* _YOUR GOAL_
Reproduce the lines below word for word, leaving out the pictures.

* _PROVIDED MATERIAL_

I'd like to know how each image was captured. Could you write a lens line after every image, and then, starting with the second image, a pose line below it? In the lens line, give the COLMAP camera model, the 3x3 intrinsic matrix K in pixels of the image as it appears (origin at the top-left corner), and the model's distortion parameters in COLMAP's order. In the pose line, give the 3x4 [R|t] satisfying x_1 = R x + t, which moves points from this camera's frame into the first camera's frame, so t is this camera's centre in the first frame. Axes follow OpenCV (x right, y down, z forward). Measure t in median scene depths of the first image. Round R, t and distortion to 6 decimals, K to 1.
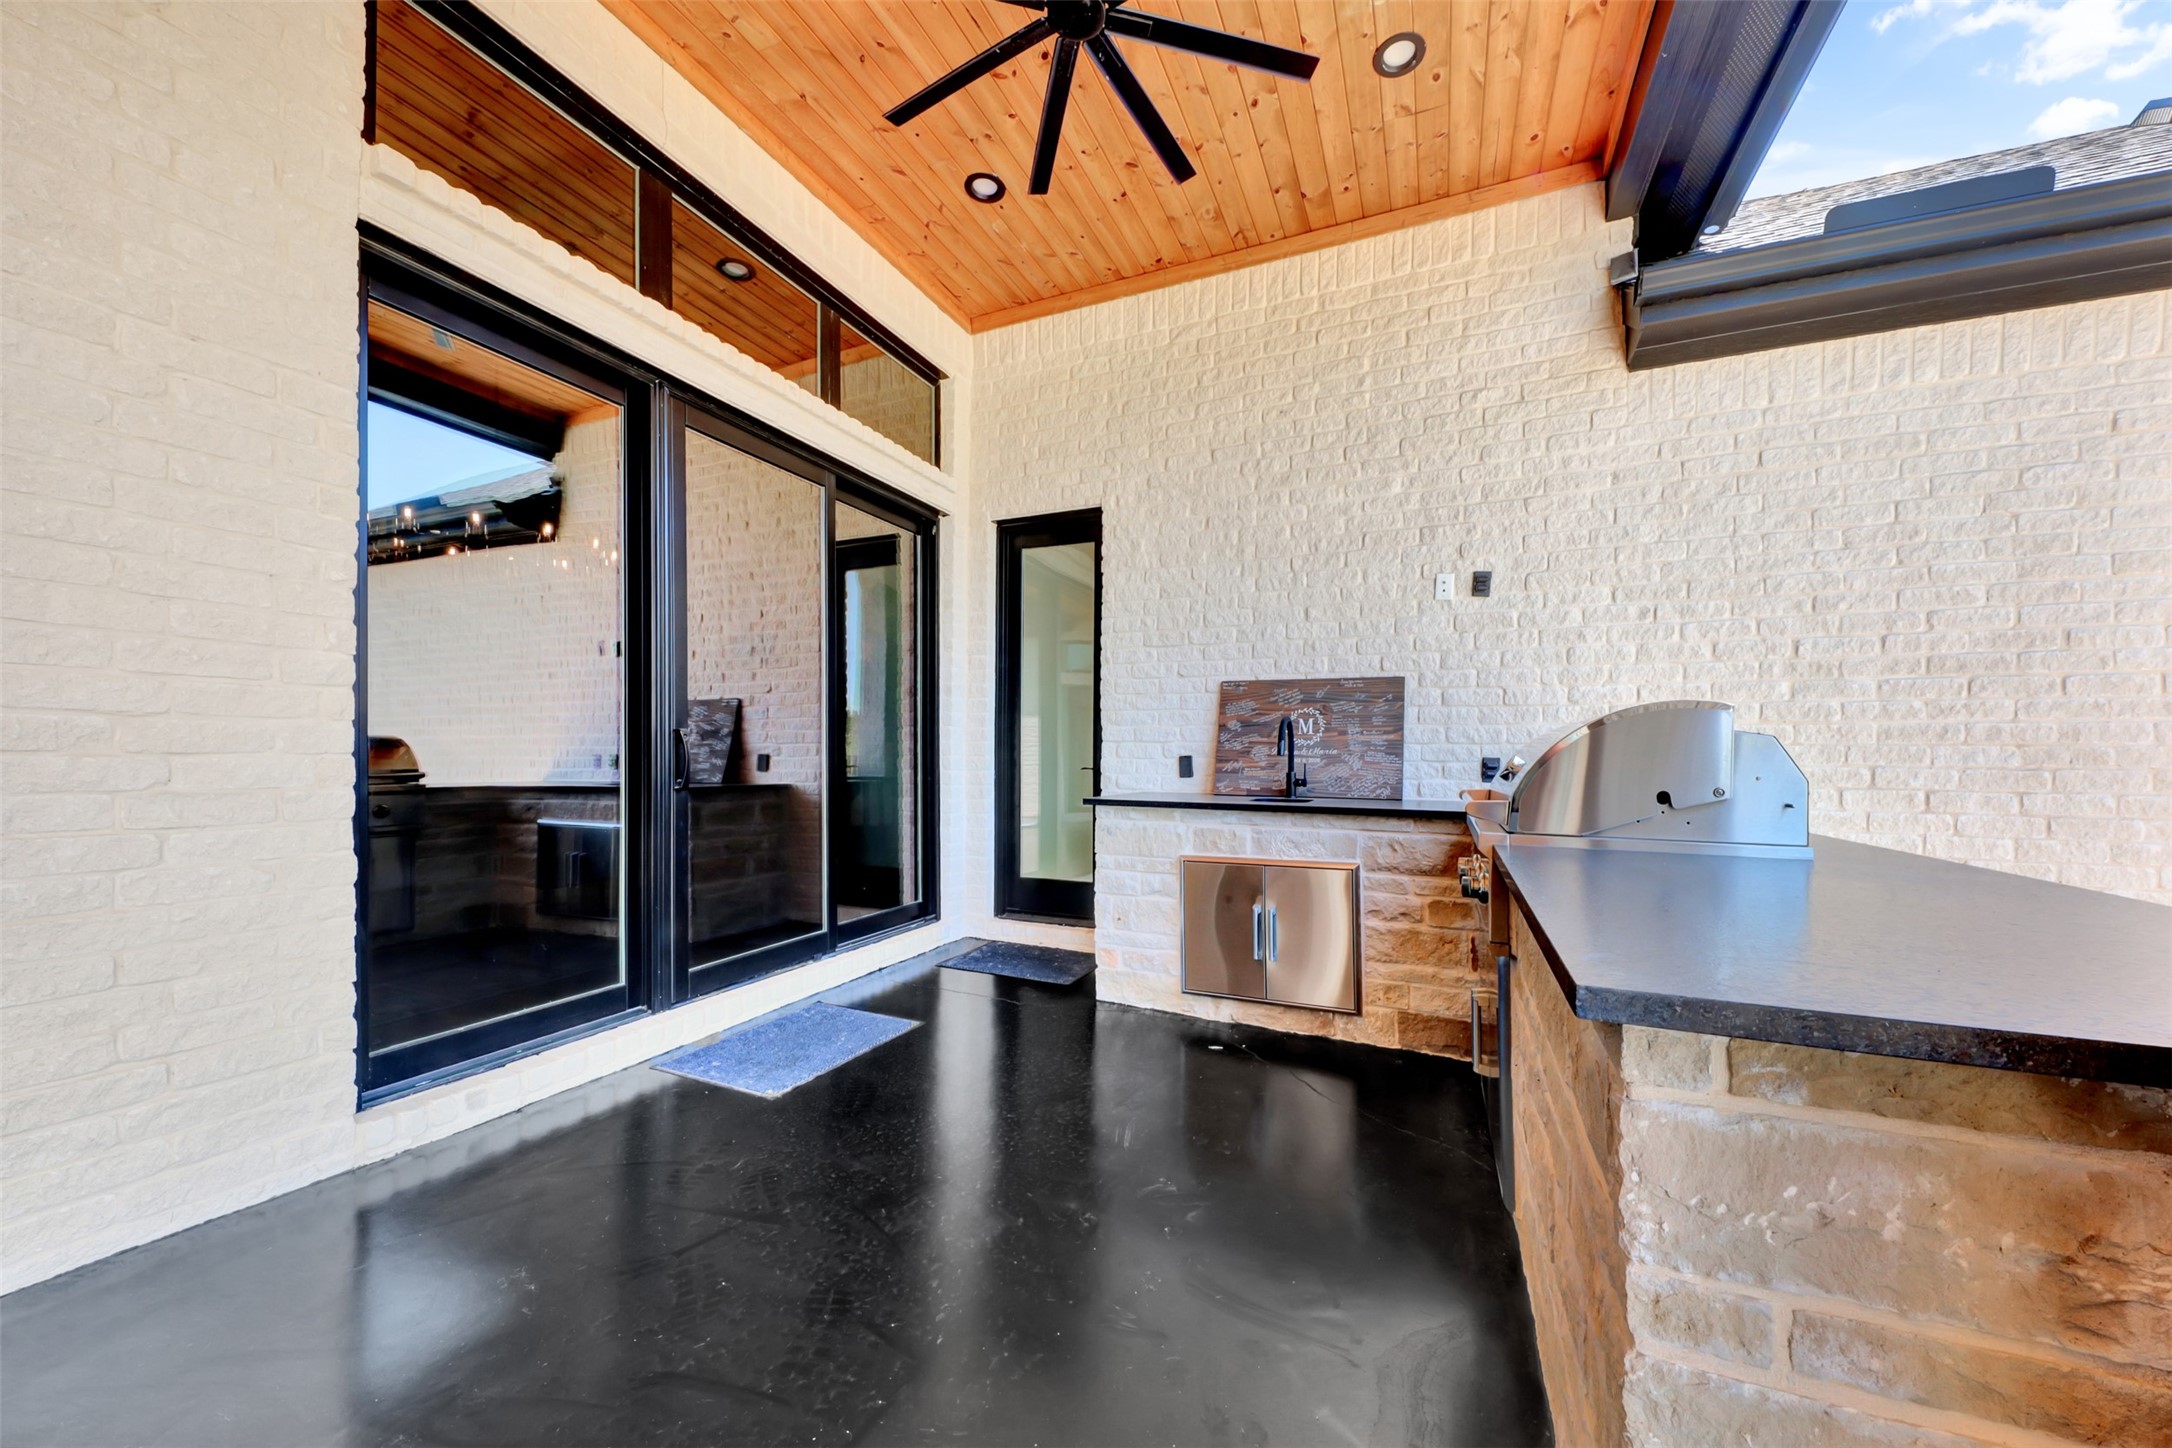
lens RADIAL K [[744.2, 0, 1125.9], [0, 744.2, 755.4], [0, 0, 1]] dist [0.008252, 0.000024]
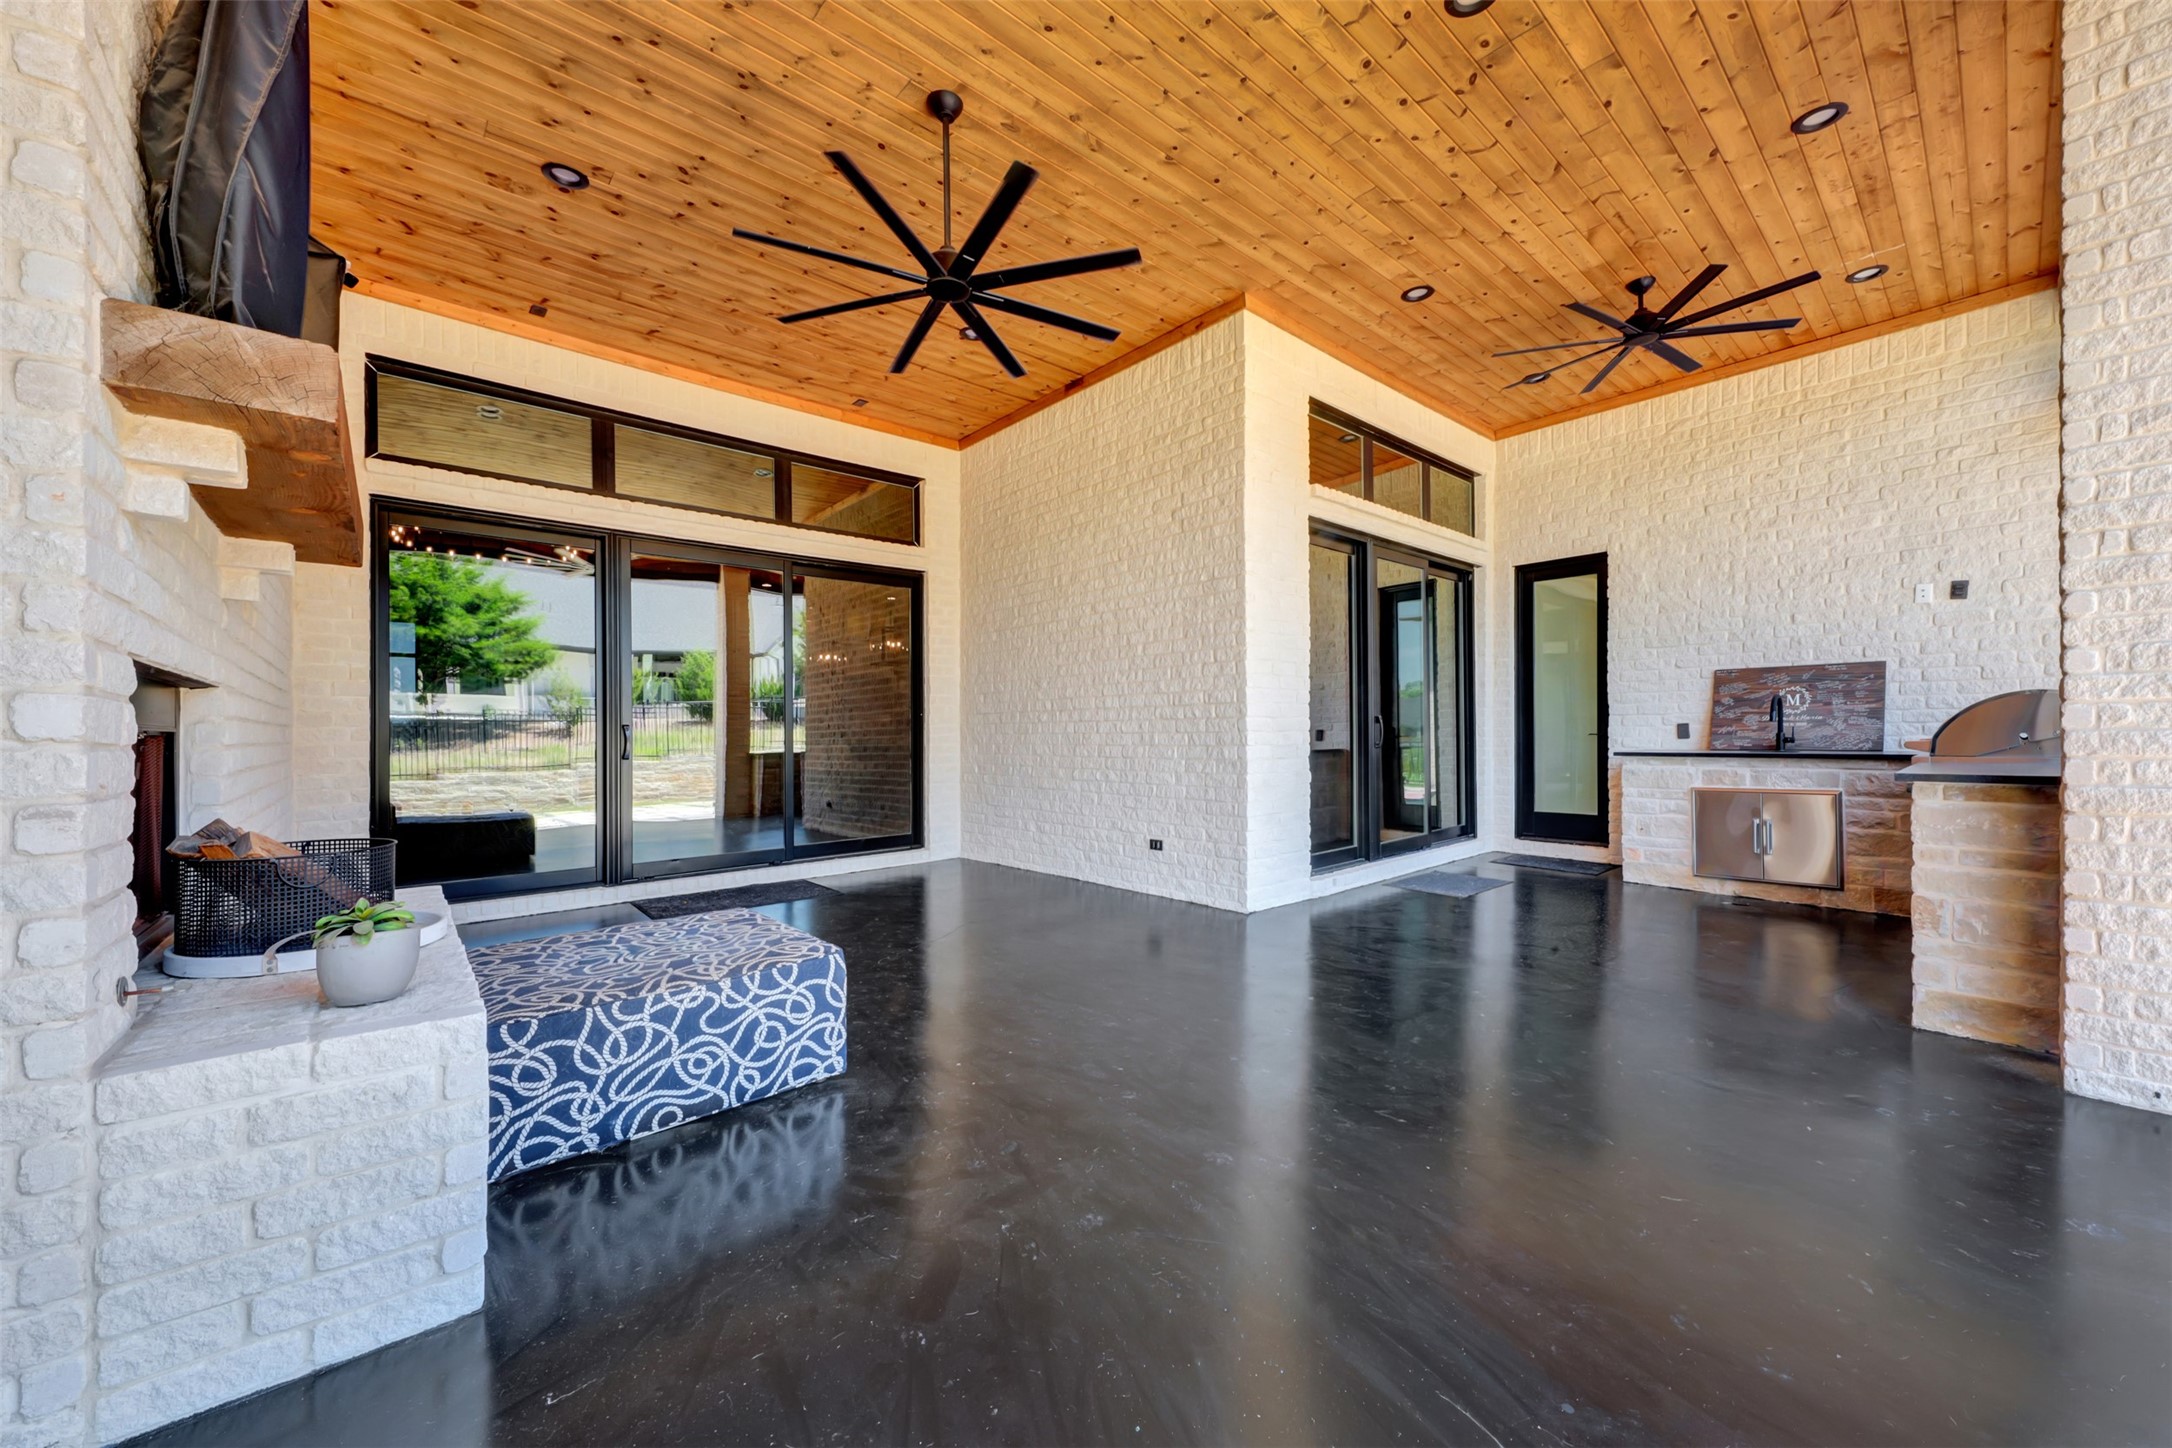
lens RADIAL K [[795.8, 0, 1086.7], [0, 795.8, 752.3], [0, 0, 1]] dist [-0.003033, -0.002126]
pose [[0.889480, -0.013619, -0.456771, -0.271199], [0.025462, 0.999480, 0.019784, -0.003892], [0.456264, -0.029227, 0.889364, -0.972807]]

* _SOLUTION FOR THIS TASK_
I'd like to know how each image was captured. Could you write a lens line after every image, and then, starting with the second image, a pose line below it? In the lens line, give the COLMAP camera model, the 3x3 intrinsic matrix K in pixels of the image as it appears (origin at the top-left corner), and the model's distortion parameters in COLMAP's order. In the pose line, give the 3x4 [R|t] satisfying x_1 = R x + t, which moves points from this camera's frame into the first camera's frame, so t is this camera's centre in the first frame. Axes follow OpenCV (x right, y down, z forward). Measure t in median scene depths of the first image. Round R, t and distortion to 6 decimals, K to 1.
lens RADIAL K [[744.2, 0, 1125.9], [0, 744.2, 755.4], [0, 0, 1]] dist [0.008252, 0.000024]
lens RADIAL K [[795.8, 0, 1086.7], [0, 795.8, 752.3], [0, 0, 1]] dist [-0.003033, -0.002126]
pose [[0.889480, -0.013619, -0.456771, -0.271199], [0.025462, 0.999480, 0.019784, -0.003892], [0.456264, -0.029227, 0.889364, -0.972807]]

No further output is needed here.